La décision d’exploiter les gaz de schiste, annoncée par le président Bouteflika lors du dernier conseil des ministres « est précipitée », a estimé ce mardi Nazim Zouiouèche ancien PDG de Sonatrach et expert international en énergie, invité du direct de Radio M, web radio de Maghreb Emergent. L’exploitation des gaz de schiste-qui va engendrer d’énormes dépenses-nécessite, selon lui, des études plus sérieuses et plus poussées que celles qui ont été faites jusqu’ici.
En prenant cette décision d’exploiter le gaz de schiste, le gouvernement s’est basé sur des chiffres annoncés par le département américain de l’énergie, avançant 27.000 milliards de mètres cubes de réserves . « Ces chiffres sont extrêmement théoriques », souligne M. Zouiouèche. « Ce que le département américain avance comme chiffres porte sur les ressources. Or, si l’on s’en tient à la seule expérience industrielle qui existe aujourd’hui, en l’occurrence américaine, la ressource c’est ce qu’il y a dans le sous-sol. Ensuite, vient la réserve c’est-à-dire celle que l’on peut espérer atteindre en production, et enfin, il y a le supply c’est-à-dire ce qu’on peut tirer de cette réserve. Or, dans le cas US c’est entre 7 et 10% de la ressource qu’on peut produire. Ceci minimise fortement les chiffres immenses avancés par les pouvoirs publics », a-t-il déclaré.
L’une des raisons qui sous-tendent l’annonce d’exploiter le gaz de schiste est le déclin des hydrocarbures conventionnels, croit savoir Zouiouèche. Pour lui, le déclin des hydrocarbures est dû essentiellement à l’hyperproductivité exercée depuis les années 2000. Le pouvoir veut continuer sa politique rentière en se lançant dans des annonces de disponibilités d’hydrocarbures, estime M. Zouiouèche, pour qui, l’exploitation de ce gaz non conventionnel pose de prime abord un problème de coût. La comparaison entre un puits horizontal pour le gaz de schiste et le puits vertical fait ressortir un surcoût de 25% et autant pour les délais d’exploitation.

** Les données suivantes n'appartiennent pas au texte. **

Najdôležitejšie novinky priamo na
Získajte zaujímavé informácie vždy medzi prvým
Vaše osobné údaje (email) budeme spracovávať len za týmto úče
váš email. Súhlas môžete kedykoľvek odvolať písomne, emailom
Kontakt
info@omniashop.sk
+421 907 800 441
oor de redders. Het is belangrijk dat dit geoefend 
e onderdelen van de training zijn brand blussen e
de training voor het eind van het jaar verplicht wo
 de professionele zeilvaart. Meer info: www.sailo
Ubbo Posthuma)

Matériels, additifs et main d’œuvres importés
Selon les estimations de M. Zouiouèche, le coût d’un puits de schiste peut s’évaluer aujourd’hui entre 15 et 20 millions de dollars. Pour réaliser une opération de fracturation, il faut mobiliser entre 15 et 20.000 mètres cubes d’eau. A cette eau, il faut ajouter des tonnes de sable pour laisser ouvertes les fractures. L’opération nécessite par ailleurs énormément de produits additifs dont certains sont totalement classés secrets, selon M. Zouiouèche. Il a rappelé, à ce titre, que le président américain, Barack Obama, a demandé aux sociétés qui exploitent les gaz de schiste d’être plus claires sur la nature des additifs utilisés. Selon l’ancien PDG de Sonatrach, les coûts sont d’autant plus importants pour le pays que les équipements, les additifs et les ressources humaines (les techniciens) sont totalement importées. D’autant qu’il existe actuellement deux grandes sociétés spécialisées dans l’exploitation du gaz de schiste : Haliburton et Schlumberger, lesquelles détiennent 85% du marché.

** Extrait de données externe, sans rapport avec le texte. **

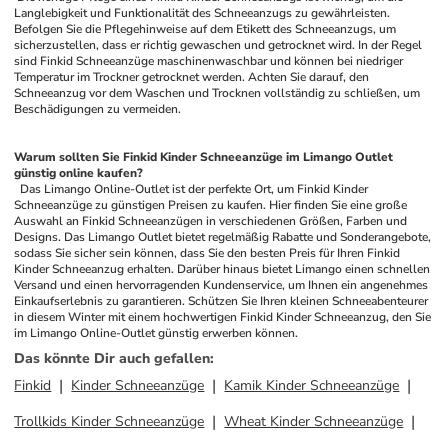
Langlebigkeit und Funktionalität des Schneeanzugs zu gewährleisten. 
Befolgen Sie die Pflegehinweise auf dem Etikett des Schneeanzugs, um 
sicherzustellen, dass er richtig gewaschen und getrocknet wird. In der Regel 
sind Finkid Schneeanzüge maschinenwaschbar und können bei niedriger 
Temperatur im Trockner getrocknet werden. Achten Sie darauf, den 
Schneeanzug vor dem Waschen und Trocknen vollständig zu schließen, um 
Beschädigungen zu vermeiden.
Warum sollten Sie Finkid Kinder Schneeanzüge im Limango Outlet 
günstig online kaufen?
 Das Limango Online-Outlet ist der perfekte Ort, um Finkid Kinder 
Schneeanzüge zu günstigen Preisen zu kaufen. Hier finden Sie eine große 
Auswahl an Finkid Schneeanzügen in verschiedenen Größen, Farben und 
Designs. Das Limango Outlet bietet regelmäßig Rabatte und Sonderangebote, 
sodass Sie sicher sein können, dass Sie den besten Preis für Ihren Finkid 
Kinder Schneeanzug erhalten. Darüber hinaus bietet Limango einen schnellen 
Versand und einen hervorragenden Kundenservice, um Ihnen ein angenehmes 
Einkaufserlebnis zu garantieren. Schützen Sie Ihren kleinen Schneeabenteurer 
in diesem Winter mit einem hochwertigen Finkid Kinder Schneeanzug, den Sie 
im Limango Online-Outlet günstig erwerben können.
Das könnte Dir auch gefallen
:
Finkid
Kinder Schneeanzüge
Kamik Kinder Schneeanzüge
Trollkids Kinder Schneeanzüge
Wheat Kinder Schneeanzüge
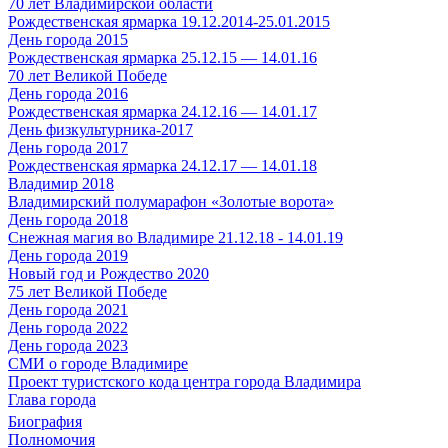
70 лет Владимирской области
Рождественская ярмарка 19.12.2014-25.01.2015
День города 2015
Рождественская ярмарка 25.12.15 — 14.01.16
70 лет Великой Победе
День города 2016
Рождественская ярмарка 24.12.16 — 14.01.17
День физкультурника-2017
День города 2017
Рождественская ярмарка 24.12.17 — 14.01.18
Владимир 2018
Владимирский полумарафон «Золотые ворота»
День города 2018
Снежная магия во Владимире 21.12.18 - 14.01.19
День города 2019
Новый год и Рождество 2020
75 лет Великой Победе
День города 2021
День города 2022
День города 2023
СМИ о городе Владимире
Проект туристского кода центра города Владимира
Глава города
Биография
Полномочия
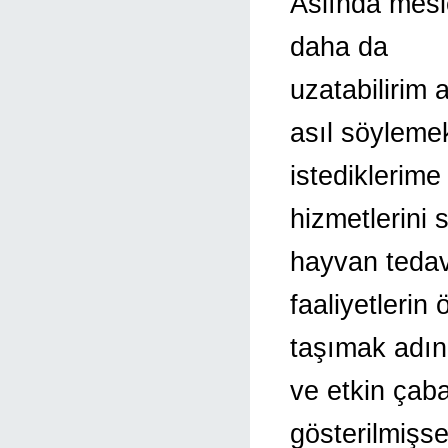
Aslında mesle
daha da
uzatabilirim
asıl söyleme
istediklerime
hizmetlerini
hayvan tedav
faaliyetlerin 
taşımak adın
ve etkin çaba
gösterilmişs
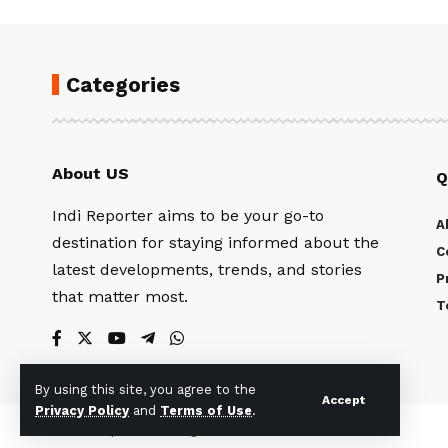
Categories
About US
Q
Indi Reporter aims to be your go-to
A
destination for staying informed about the
C
latest developments, trends, and stories
P
that matter most.
T
By using this site, you agree to the
Accept
Privacy Policy
and
Terms of Use
.
© Indi Reporter. All Rights Reserved.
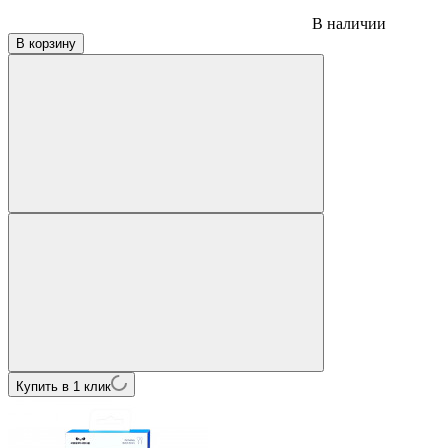
В наличии
В корзину
Купить в 1 клик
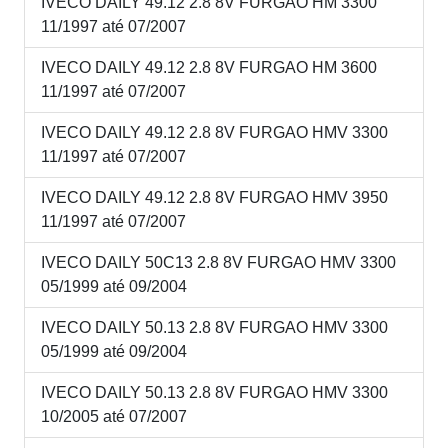
IVECO DAILY 49.12 2.8 8V FURGAO HM 3300
11/1997 até 07/2007
IVECO DAILY 49.12 2.8 8V FURGAO HM 3600
11/1997 até 07/2007
IVECO DAILY 49.12 2.8 8V FURGAO HMV 3300
11/1997 até 07/2007
IVECO DAILY 49.12 2.8 8V FURGAO HMV 3950
11/1997 até 07/2007
IVECO DAILY 50C13 2.8 8V FURGAO HMV 3300
05/1999 até 09/2004
IVECO DAILY 50.13 2.8 8V FURGAO HMV 3300
05/1999 até 09/2004
IVECO DAILY 50.13 2.8 8V FURGAO HMV 3300
10/2005 até 07/2007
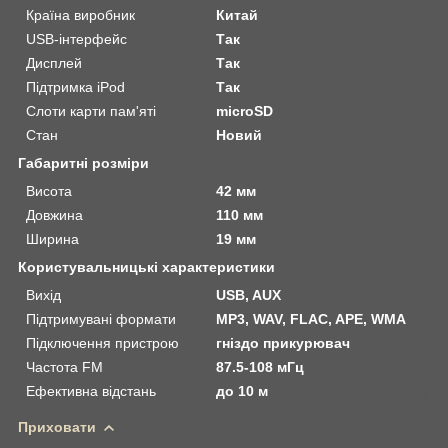
Країна виробник
Китай
USB-інтерфейс
Так
Дисплей
Так
Підтримка iPod
Так
Слоти карти пам'яті
microSD
Стан
Новий
Габаритні розміри
Висота
42 мм
Довжина
110 мм
Ширина
19 мм
Користувальницькі характеристики
Вихід
USB, AUX
Підтримувані формати
MP3, WAV, FLAC, APE, WMA
Підключення пристрою
гніздо прикурювач
Частота FM
87.5-108 мГц
Ефективна відстань
до 10 м
Приховати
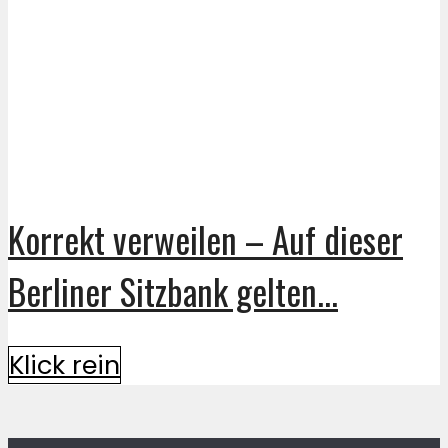
Korrekt verweilen – Auf dieser
Berliner Sitzbank gelten...
Klick rein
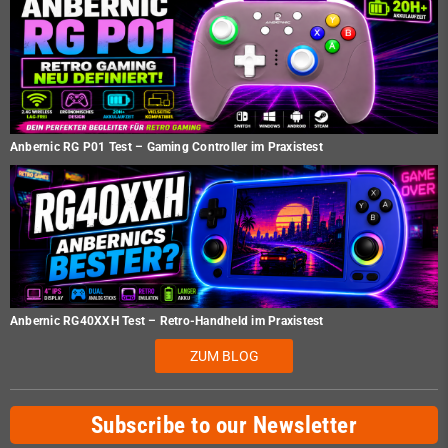
Anbernic RG P01 Test – Gaming Controller im Praxistest
Anbernic RG40XXH Test – Retro-Handheld im Praxistest
ZUM BLOG
Subscribe to our Newsletter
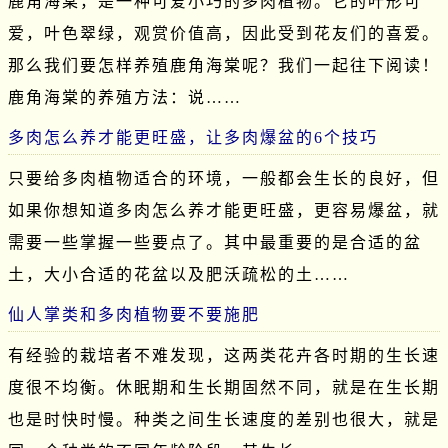
鹿角海棠，是一种可爱小巧的多肉植物。它的叶形可
爱，叶色翠绿，观赏价值高，因此受到花友们的喜爱。
那么我们要怎样养殖鹿角海棠呢？我们一起往下阅读！
鹿角海棠的养殖方法：说……
多肉怎么养才能更旺盛，让多肉爆盆的6个技巧
只要给多肉植物适合的环境，一般都会生长的良好，但
如果你想知道多肉怎么养才能更旺盛，更容易爆盆，就
需要一些掌握一些要点了。其中最重要的是合适的盆
土，大小合适的花盆以及肥沃疏松的土……
仙人掌类和多肉植物要不要施肥
有经验的栽培者不难发现，这两类花卉各时期的生长速
度很不均衡。休眠期和生长期固然不同，就是在生长期
也是时快时慢。种类之间生长速度的差别也很大，就是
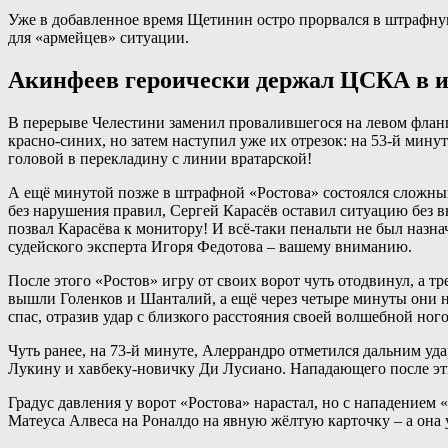
Уже в добавленное время Щетинин остро прорвался в штрафну
для «армейцев» ситуации.
Акинфеев героически держал ЦСКА в игр
В перерыве Челестини заменил провалившегося на левом флан
красно-синих, но затем наступил уже их отрезок: на 53-й мин
головой в перекладину с линии вратарской!
А ещё минутой позже в штрафной «Ростова» состоялся сложный 
без нарушения правил, Сергей Карасёв оставил ситуацию без 
позвал Карасёва к монитору! И всё-таки пенальти не был назна
судейского эксперта Игоря Федотова – вашему вниманию.
После этого «Ростов» игру от своих ворот чуть отодвинул, а 
вышли Голенков и Шанталий, а ещё через четыре минуты они н
спас, отразив удар с близкого расстояния своей волшебной но
Чуть ранее, на 73-й минуте, Алеррандро отметился дальним уд
Лукину и хавбеку-новичку Ди Лусиано. Нападающего после эт
Градус давления у ворот «Ростова» нарастал, но с нападением
Матеуса Алвеса на Роналдо на явную жёлтую карточку – а она у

L’expert pose aussi le problème de la durée de vie de ces puits au gaz de schiste. Ce dernier au bout d’un an production décline de 40%, révèle-t-il. « Ce qui signifie que l’on est obligé de forer à nouveau en permanence et le plus vite possible », explicite-t-il. Pour produire environ 25 milliards de m3, il faut forer 600 puits. Les américains ont foré 500.000 puits pour produire 60 milliards de m3 de gaz de schiste représentant 7% de leur balance énergétique. L’ancien PDG de Sonatrach refuse que l’Algérie devienne un champ d’expérimentation pour d’autres pays qui, eux, sont contre l’exploitation de ce gaz non conventionnel à l’image de la France. L’expert recommande de n’exploiter le gaz de schiste qu’au bout de 20 ou 30 années, estimant que les hydrocarbures conventionnels en encore de beaux jours en Algérie.